| WHAT IS NEEDED |
Return the records below exactly as they are written.
(SUPPLIED RECORDS begins)
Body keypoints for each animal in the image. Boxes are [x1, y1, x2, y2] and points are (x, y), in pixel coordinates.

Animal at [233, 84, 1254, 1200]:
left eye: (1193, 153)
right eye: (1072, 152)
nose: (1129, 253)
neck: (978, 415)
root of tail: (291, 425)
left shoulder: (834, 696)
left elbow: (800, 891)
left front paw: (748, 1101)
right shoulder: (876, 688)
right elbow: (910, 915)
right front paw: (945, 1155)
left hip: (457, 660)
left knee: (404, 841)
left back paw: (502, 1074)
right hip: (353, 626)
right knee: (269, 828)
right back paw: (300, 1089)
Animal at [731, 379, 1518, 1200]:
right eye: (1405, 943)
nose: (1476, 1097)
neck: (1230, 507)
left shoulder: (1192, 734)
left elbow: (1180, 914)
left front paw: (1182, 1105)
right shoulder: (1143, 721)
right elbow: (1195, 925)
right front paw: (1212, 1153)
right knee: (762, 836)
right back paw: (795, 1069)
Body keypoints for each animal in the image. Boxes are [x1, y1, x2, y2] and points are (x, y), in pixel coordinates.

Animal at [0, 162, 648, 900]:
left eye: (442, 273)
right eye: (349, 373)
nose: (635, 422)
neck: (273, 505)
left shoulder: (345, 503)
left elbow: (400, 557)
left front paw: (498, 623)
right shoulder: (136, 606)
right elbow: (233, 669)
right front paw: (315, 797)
(SUPPLIED RECORDS ends)
| ANSWER BOX |
Body keypoints for each animal in the image. Boxes are [x1, y1, x2, y2] and points are (x, y), in pixel coordinates.

Animal at [233, 84, 1254, 1200]:
left eye: (1193, 153)
right eye: (1072, 152)
nose: (1129, 253)
neck: (978, 415)
root of tail: (291, 425)
left shoulder: (834, 696)
left elbow: (800, 891)
left front paw: (748, 1101)
right shoulder: (876, 688)
right elbow: (910, 915)
right front paw: (945, 1155)
left hip: (457, 660)
left knee: (404, 841)
left back paw: (502, 1074)
right hip: (353, 626)
right knee: (269, 828)
right back paw: (300, 1089)
Animal at [731, 379, 1518, 1200]:
right eye: (1405, 943)
nose: (1476, 1097)
neck: (1230, 507)
left shoulder: (1192, 734)
left elbow: (1180, 914)
left front paw: (1182, 1105)
right shoulder: (1143, 721)
right elbow: (1195, 925)
right front paw: (1212, 1153)
right knee: (762, 836)
right back paw: (795, 1069)
Body keypoints for each animal in the image. Boxes are [x1, y1, x2, y2] and points are (x, y), in pixel coordinates.

Animal at [0, 162, 648, 900]:
left eye: (442, 273)
right eye: (349, 373)
nose: (635, 422)
neck: (273, 505)
left shoulder: (345, 503)
left elbow: (400, 557)
left front paw: (498, 623)
right shoulder: (136, 606)
right elbow: (233, 669)
right front paw: (315, 797)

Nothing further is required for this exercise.